By Philippe Teston
“Hey, want to take picture?” shouted the blind hunchbacked native. He motioned us over to the rock on which he was sitting, overlooking vast rice terraces in the distance. He is a member of the ancient Ifugao tribe. Despite his affinity for photography, the man was preserved in a time capsule. The Ifugao have inhabited this mountain region in the Philippines for thousands of years. Sheltered from the developing world, the Ifugao people and the splendor of the Banaue rice terraces represent a much simpler time.
Looking out toward the mountainside, the immensity of the terraces is overwhelming. The rice terraces cover over four thousand square miles of land etched into mountains. With varying shades of green and yellow rice painting the peaks, the sight of the terraces and the easy-going natives create a sanctuary for the tourist looking to get away. Banaue provides a welcome escape from the intense heat of other places in the Philippines. It is unusually cold, with temperatures averaging between 65 and 75 degrees Fahrenheit. The temperature is not the only reason to visit, their beauty and ingenuity are incentives all their own.

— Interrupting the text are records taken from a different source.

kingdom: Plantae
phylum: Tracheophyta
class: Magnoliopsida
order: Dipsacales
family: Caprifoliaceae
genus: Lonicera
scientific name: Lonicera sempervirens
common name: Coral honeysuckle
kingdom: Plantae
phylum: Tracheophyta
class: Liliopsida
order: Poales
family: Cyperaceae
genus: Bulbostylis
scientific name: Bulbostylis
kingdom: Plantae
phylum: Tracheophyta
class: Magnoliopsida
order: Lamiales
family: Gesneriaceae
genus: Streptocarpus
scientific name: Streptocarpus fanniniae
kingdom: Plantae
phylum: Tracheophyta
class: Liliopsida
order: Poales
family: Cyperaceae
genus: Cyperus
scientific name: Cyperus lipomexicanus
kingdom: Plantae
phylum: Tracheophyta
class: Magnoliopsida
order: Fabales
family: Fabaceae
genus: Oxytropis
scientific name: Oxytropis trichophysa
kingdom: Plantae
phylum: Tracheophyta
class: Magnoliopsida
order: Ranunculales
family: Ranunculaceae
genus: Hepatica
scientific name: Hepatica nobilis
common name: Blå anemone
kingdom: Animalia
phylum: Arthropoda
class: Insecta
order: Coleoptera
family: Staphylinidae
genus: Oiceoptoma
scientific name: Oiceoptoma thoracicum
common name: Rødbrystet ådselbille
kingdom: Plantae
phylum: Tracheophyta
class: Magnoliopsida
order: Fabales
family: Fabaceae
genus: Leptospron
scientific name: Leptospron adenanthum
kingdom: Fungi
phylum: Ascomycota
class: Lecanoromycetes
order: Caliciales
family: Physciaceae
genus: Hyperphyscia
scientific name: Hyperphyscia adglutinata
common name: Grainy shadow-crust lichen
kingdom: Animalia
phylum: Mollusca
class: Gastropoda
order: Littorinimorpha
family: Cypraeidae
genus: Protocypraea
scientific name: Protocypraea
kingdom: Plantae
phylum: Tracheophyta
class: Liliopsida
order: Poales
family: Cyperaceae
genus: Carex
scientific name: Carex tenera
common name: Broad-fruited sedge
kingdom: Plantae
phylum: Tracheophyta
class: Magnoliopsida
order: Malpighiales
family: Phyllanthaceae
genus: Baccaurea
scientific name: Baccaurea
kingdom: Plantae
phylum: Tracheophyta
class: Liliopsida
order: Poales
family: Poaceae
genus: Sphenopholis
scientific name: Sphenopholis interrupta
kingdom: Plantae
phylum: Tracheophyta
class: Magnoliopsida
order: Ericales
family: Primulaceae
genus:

A feat of engineering even by today’s standards, the Ifugao tribe shaped the mountains of Banaue into rice terraces that rose thousands of feet above the ground over two millenia ago. They used only basic hand tools and elbow grease. Today, the region is a UNESCO world heritage site, which will effectively protect it from over-commercialization and preserve its unique tranquility. The Ifugao people continue to harvest rice from the fields using traditional methods, scurrying up and down ladders to terraces above and below. Unfortunately, because of the increasing popularity of Banaue, the terraces show signs of deterioration and constantly require repair.
Banaue, much like the Ifugao people, has resisted the progress of the contemporary world. As a result, modern conveniences such as roads and running water are few and far between. This, however, contributes to the beauty of the region – its simplicity and humble habitat serves as an oasis from the chaotic world just outside of the mountain range. Influenced by the calming backdrop of the rice terraces, native Ifugaos are extremely friendly and willing to go out of their way to accommodate the thousands of tourists who frequent the terraces each year. But their friendly demeanor hides a grim past. Up until the beginning of the twentieth century, Ifugaos participated in ritual headhunting, sacrificing people to appease their rice god.
For anyone who is looking for a place to visit that is out of the ordinary, the Banaue rice terraces are ideal. Tucked away deep in the mountains of the Philippines, Banaue and the mystical Ifugao people offer a refreshing escape from the modern world. Of course, that doesn’t mean that the Ifugaos don’t like taking pictures. The old man, like the rest of the Ifugao tribe, relishes the chance to preserve his heritage through our photographs.